Grotta o stalla, mangiatoia o caverna, non vi è uniformità di informazione riguardo il luogo di nascita di Gesù Cristo, quello che rimane in assoluto certo è che nelle rappresentazioni la nascita rappresenta un bagliore di luce che parte dall’oscurità ed illumina la notte di Gerusalemme.

 

Nel Vangelo secondo Luca si fa riferimento esclusivamente ad una stalla, i contorni del luogo non vengono minimamente accennati, probabilmente è una scelta stilistica per esaltare esclusivamente l’avvento senza dare importanza a tutto il resto, e dunque le scarne informazioni sono queste: “Diede alla luce il suo figlio primogenito, lo avvolse in fasce e lo pose in una mangiatoia, perché per loro non c’era posto nell’alloggio”.

 

L’ipotesi della grotta si fa avanti nei secoli successivi alla morte di Gesù, si narra nella città santa vi è una grotta che i giudei veneravano negli anni successivi alla crocefissione come il luogo di nascita del salvatore. Su questa grotta nel 135 D.C. l’imperatore Adriano fece costruire un tempio pagano dedicato ad Adone forse proprio per mistificare il reale motivo di quei viaggi. Significativo il fatto che nonostante le grotte venissero utilizzate per la conservazione di derrate alimentari fossero soggette per tutto il primo secolo ed oltre di pellegrinaggi di fedeli che pregavano proprio davanti a quello che era ritenuto il luogo di nascita del salvatore e non al tempio pagano.

 

Dunque i fedeli erano a conoscenza del luogo di nascita di nostro signore eppure le parole utilizzate per riferirsi a questa grotta nel Vangelo sono: “fàtne” in greco e “praesepium” in latino ed entrambe possono essere tradotte come mangiatoia o stalla.

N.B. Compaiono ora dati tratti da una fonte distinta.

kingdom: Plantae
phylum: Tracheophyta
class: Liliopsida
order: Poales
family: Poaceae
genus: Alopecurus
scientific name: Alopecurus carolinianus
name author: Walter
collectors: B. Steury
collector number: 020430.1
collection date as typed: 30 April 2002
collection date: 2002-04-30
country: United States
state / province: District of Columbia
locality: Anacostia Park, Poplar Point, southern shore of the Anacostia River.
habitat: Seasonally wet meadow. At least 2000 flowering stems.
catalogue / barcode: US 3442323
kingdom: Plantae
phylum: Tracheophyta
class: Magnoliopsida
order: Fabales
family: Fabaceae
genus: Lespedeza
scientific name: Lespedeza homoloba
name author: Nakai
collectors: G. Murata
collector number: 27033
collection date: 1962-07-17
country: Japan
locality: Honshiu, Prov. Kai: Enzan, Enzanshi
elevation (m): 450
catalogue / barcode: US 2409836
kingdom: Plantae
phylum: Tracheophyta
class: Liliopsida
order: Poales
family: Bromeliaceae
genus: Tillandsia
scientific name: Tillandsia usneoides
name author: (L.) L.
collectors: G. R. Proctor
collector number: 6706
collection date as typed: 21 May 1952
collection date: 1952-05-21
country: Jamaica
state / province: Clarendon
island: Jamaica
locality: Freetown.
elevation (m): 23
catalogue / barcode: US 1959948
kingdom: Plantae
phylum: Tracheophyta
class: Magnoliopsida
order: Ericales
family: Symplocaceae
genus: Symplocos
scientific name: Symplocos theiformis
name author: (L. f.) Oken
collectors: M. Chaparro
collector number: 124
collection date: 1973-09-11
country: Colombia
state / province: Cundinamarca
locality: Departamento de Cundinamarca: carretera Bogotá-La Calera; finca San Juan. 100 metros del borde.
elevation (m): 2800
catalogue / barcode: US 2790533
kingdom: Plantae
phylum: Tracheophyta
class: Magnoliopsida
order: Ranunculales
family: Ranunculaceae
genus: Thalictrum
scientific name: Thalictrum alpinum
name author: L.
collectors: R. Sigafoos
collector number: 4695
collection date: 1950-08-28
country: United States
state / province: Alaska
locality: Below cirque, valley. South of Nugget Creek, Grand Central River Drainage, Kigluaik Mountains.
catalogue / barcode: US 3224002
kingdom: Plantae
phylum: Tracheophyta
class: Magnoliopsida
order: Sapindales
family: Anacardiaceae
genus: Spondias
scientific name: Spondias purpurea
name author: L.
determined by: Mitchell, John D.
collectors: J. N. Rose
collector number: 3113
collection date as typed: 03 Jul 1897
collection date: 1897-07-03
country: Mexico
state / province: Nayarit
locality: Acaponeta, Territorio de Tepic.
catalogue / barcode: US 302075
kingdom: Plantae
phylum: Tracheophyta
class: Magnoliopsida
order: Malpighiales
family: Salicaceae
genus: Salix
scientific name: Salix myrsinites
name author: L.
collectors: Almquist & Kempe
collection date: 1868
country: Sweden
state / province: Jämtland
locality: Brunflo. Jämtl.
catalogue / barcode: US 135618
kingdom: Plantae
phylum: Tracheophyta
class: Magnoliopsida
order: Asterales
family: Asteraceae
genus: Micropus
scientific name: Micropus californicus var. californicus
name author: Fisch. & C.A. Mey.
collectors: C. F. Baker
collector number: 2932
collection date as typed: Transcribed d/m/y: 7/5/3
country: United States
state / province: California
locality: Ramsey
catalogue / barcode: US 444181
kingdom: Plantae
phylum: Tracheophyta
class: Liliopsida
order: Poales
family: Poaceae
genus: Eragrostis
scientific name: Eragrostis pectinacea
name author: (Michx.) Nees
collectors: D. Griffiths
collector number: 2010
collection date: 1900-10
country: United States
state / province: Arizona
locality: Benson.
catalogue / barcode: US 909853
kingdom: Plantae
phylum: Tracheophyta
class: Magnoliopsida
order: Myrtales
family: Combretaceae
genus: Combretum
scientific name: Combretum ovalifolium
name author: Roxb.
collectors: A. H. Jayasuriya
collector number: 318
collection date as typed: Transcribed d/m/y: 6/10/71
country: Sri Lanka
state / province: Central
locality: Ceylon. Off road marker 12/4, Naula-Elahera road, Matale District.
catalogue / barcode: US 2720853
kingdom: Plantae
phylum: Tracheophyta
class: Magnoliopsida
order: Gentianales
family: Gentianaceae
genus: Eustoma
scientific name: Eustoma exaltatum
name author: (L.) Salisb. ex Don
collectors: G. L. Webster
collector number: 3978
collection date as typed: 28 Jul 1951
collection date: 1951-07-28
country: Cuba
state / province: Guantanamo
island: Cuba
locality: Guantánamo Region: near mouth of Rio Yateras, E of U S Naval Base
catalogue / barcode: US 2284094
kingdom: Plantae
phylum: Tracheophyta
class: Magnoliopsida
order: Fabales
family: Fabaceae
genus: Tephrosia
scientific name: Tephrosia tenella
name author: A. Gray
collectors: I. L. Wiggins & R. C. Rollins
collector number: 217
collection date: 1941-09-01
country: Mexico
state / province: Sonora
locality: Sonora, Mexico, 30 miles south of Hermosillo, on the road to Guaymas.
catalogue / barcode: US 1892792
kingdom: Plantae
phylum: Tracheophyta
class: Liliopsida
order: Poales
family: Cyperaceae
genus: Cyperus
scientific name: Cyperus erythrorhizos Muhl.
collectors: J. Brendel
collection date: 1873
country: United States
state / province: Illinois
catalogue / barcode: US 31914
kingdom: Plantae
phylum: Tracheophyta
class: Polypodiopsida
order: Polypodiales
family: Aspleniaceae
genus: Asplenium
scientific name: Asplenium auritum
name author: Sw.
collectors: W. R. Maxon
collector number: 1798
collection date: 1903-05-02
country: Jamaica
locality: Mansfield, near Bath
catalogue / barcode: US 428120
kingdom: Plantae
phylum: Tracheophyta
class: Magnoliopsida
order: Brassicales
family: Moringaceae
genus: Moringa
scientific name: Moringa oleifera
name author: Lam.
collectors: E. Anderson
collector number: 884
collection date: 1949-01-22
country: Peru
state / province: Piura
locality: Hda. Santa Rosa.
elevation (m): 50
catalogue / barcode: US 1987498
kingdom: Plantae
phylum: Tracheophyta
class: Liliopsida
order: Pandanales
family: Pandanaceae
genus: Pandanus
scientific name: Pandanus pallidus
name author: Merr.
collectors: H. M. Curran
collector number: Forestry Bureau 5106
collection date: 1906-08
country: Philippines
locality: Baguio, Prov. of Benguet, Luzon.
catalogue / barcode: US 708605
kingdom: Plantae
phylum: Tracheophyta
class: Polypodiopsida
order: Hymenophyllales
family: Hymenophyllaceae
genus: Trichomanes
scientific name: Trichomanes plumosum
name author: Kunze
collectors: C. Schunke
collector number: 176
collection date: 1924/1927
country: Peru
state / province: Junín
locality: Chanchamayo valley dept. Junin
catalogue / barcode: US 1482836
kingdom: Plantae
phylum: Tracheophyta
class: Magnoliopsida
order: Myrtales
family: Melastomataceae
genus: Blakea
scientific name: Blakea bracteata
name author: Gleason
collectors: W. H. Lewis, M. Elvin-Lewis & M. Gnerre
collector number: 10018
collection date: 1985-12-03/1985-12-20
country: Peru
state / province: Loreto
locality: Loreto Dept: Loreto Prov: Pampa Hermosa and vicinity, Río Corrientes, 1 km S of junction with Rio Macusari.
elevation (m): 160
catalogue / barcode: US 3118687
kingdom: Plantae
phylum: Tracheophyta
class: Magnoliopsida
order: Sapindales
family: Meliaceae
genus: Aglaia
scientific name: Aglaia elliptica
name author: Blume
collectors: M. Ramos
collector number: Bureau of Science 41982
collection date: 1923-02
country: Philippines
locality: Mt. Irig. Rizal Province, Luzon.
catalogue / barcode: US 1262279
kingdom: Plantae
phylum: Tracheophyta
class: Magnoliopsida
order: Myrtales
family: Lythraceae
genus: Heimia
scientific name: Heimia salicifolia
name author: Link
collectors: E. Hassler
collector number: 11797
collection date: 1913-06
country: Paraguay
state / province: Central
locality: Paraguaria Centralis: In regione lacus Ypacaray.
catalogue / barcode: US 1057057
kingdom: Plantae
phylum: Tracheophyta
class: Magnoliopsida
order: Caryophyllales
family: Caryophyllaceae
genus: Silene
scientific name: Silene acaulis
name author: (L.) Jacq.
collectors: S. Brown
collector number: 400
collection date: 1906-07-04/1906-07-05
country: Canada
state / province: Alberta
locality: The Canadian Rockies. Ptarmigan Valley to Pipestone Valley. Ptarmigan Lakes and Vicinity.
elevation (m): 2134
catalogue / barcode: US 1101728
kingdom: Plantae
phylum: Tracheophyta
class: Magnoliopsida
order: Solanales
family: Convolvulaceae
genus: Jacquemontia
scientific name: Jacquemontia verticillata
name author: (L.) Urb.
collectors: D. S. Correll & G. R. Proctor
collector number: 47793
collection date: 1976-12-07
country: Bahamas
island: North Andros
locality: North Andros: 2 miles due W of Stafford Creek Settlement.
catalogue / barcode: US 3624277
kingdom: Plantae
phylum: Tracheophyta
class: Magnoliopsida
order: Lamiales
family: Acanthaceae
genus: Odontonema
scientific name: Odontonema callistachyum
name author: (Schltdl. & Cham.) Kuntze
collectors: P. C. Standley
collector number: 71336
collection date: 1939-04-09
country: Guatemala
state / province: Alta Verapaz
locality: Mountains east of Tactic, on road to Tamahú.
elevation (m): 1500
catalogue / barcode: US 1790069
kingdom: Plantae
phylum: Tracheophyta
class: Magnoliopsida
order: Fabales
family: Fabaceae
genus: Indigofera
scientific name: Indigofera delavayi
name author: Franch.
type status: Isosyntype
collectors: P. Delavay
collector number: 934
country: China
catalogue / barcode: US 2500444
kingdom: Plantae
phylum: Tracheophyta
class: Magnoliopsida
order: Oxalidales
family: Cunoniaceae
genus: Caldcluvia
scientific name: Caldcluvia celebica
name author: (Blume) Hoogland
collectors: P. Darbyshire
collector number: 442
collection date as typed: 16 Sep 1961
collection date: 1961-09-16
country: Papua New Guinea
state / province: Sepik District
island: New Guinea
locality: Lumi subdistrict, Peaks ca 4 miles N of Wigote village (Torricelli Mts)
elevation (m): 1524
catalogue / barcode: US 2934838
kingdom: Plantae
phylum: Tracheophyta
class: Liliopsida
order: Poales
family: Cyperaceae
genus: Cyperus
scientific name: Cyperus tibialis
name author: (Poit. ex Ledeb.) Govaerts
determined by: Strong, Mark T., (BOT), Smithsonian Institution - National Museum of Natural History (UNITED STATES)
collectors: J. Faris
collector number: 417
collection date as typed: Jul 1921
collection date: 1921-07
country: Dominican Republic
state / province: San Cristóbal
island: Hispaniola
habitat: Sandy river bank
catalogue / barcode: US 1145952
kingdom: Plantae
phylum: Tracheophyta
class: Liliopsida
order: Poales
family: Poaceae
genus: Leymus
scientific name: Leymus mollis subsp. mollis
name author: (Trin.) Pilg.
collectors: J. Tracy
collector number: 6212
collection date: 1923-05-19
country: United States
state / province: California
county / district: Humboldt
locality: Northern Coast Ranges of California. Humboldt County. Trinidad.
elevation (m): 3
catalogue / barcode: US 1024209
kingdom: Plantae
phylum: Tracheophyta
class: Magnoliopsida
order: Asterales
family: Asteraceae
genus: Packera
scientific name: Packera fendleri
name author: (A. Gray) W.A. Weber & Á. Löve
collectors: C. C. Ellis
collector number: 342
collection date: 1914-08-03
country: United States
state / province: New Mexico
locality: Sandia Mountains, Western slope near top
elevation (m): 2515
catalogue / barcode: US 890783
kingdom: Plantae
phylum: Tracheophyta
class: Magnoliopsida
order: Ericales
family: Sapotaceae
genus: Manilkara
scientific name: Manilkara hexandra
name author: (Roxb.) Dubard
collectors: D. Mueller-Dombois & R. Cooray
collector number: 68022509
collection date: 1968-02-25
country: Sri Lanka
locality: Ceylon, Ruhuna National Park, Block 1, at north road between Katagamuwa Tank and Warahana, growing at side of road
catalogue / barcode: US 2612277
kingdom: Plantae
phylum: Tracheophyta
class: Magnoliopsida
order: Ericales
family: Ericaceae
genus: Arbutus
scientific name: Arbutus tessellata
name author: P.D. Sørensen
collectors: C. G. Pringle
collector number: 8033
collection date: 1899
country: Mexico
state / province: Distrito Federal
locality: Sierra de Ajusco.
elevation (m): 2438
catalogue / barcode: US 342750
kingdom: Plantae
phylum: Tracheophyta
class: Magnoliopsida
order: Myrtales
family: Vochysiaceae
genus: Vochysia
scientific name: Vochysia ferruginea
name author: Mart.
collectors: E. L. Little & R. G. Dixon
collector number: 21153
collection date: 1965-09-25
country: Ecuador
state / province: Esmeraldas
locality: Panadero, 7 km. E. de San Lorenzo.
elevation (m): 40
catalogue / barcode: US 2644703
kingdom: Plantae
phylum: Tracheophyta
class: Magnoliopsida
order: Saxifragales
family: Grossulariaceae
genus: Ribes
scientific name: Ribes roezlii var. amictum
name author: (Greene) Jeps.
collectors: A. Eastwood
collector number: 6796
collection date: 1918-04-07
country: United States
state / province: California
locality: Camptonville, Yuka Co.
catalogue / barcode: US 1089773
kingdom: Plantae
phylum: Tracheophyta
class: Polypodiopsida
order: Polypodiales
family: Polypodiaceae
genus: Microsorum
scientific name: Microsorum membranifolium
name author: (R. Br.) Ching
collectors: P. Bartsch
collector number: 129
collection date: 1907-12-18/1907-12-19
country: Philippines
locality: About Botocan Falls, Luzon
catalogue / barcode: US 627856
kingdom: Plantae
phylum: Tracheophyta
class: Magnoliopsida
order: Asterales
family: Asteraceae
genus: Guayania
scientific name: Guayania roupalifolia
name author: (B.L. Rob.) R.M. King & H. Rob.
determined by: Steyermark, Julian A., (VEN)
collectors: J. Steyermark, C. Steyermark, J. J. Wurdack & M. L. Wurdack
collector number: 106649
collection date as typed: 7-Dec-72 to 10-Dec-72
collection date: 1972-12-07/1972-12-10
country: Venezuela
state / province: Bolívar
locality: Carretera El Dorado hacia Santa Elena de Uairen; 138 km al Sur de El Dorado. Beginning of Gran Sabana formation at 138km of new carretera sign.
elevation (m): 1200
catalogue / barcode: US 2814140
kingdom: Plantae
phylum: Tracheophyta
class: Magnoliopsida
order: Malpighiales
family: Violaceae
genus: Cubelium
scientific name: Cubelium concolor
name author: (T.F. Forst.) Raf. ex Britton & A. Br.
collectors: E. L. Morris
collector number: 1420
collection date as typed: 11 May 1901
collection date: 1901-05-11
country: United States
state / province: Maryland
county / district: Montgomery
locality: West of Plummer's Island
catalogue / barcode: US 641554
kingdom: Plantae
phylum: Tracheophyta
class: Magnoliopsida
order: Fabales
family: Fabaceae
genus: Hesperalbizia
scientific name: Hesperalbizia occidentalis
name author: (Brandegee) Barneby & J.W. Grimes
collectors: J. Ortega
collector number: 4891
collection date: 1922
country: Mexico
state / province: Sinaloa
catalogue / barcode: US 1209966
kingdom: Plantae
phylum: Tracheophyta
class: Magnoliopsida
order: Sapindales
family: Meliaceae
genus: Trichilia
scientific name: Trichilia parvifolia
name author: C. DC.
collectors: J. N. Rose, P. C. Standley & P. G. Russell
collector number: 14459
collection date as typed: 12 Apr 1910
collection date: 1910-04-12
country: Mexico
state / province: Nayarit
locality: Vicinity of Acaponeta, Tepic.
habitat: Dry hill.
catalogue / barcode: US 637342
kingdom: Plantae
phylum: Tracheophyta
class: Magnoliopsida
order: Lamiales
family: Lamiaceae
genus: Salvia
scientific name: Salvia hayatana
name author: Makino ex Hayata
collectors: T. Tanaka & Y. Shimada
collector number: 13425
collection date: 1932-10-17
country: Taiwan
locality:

Da qui l’intera tradizione di rappresentazioni e dipinti che raffigurato Gesù bambino nato proprio all’interno di una stalla e posto su un mucchio di paglia con i genitori accanto ed un bue ed un asinello a completare il quadro bucolico di serenità e gioia per l’avvento.

 

Anche successivamente ci sono testimonianze che collocano la nascita all’interno della grotta, nel 670 l’imperatrice Elena fece erigere la chiesa della natività proprio in corrispondenza della grotta come a rimarcare che quello è il luogo esatto, ma ci sono anche diversi padri fondatori della chiesa come San Girolamo ed Origene che ne fanno riferimento nei loro scritti.

 

Di fatto però che si tratti di una grotta o di una stalla poco importa, il messaggio di pace e amore che Gesù ha lasciato all’umanità ha un valore universale sia che lo si rappresenti di colore o caucasico, il natale è il rinnovamento di questo sentimento, noi come San Francesco dobbiamo abbracciare la nascita di nostro signore privi di domande, con curiosità accademica si, ma sopratutto con amore, passione e devozione.